Как бы то ни было, при каждой поездке в Палермо я не пропускал случая пообедать в одном из ресторанов в районе Романьоло с террасой, выходящей прямо на море: в те времена там они попадались на каждом шагу. Лучшим из них был Спано, но я довольствовался и другими, и всякий раз это было настоящее пиршество: спагетти с улитками, жареная рыба и мороженое. Потом я снимал ботинки и босиком шел по воде вдоль берега. Но никогда не купался, так как там вечно было полно народа и все дочерна загорелые, а я, если бы разделся, был белый-белый. А кроме того, я совсем не умел плавать. Зимой же я заходил в одну большую закусочную в центре, заказывал что-нибудь себе по вкусу, а потом прогуливаясь доходил пешком до Форо Италико, любуясь издали морем.

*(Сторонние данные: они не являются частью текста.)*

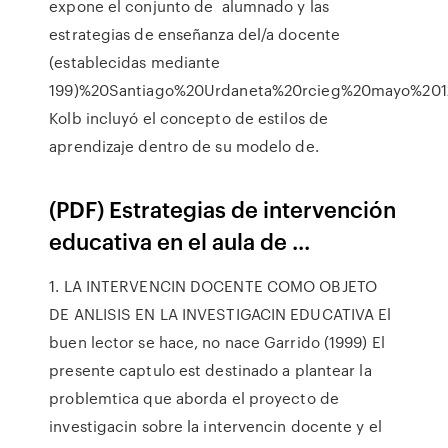
expone el conjunto de alumnado y las
estrategias de enseñanza del/a docente
(establecidas mediante
199)%20Santiago%20Urdaneta%20rcieg%20mayo%2012_a
Kolb incluyó el concepto de estilos de
aprendizaje dentro de su modelo de.
(PDF) Estrategias de intervención
educativa en el aula de ...
1. LA INTERVENCIN DOCENTE COMO OBJETO
DE ANLISIS EN LA INVESTIGACIN EDUCATIVA El
buen lector se hace, no nace Garrido (1999) El
presente captulo est destinado a plantear la
problemtica que aborda el proyecto de
investigacin sobre la intervencin docente y el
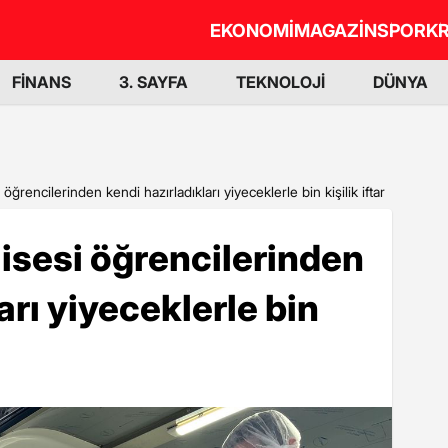
EKONOMİ
MAGAZİN
SPOR
KR
FİNANS
3. SAYFA
TEKNOLOJİ
DÜNYA
öğrencilerinden kendi hazırladıkları yiyeceklerle bin kişilik iftar
lisesi öğrencilerinden
arı yiyeceklerle bin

Но в основном я работал у себя в городке. Случалось, бездельничал целыми неделями, но выпадали дни, когда некогда было даже перекусить. В 1955 году, во время июньских областных выборов, мне пришлось попотеть больше, чем когда-то в поле у себя в селении на уборке урожая. Доктор, который возглавлял в Корлеоне секцию Христианско-демократической партии, не желал слышать каких-либо разговоров о коммунизме, а так как из Палермо к нам приезжали люди вести пропаганду за серп и молот,[20] то нам приходилось разбиваться в лепешку, чтобы поскорее выпроводить их прочь. Целыми днями я из конца в конец прочесывал городок — то пешком, то верхом, как придется.
Нельзя было пропустить ни одного предвыборного митинга. В отношении митингов у Доктора и его друзей не возникало проблем, так как он умел общаться с людьми, и поскольку он заправлял и в больнице «деи Бьянки», и в ассоциации землевладельцев, да и вообще у него везде была рука, то на его митингах народу хватало. Но надо было держать под контролем другие митинги, примечать, кто на них пришел, кто кому аплодирует, кто активничает.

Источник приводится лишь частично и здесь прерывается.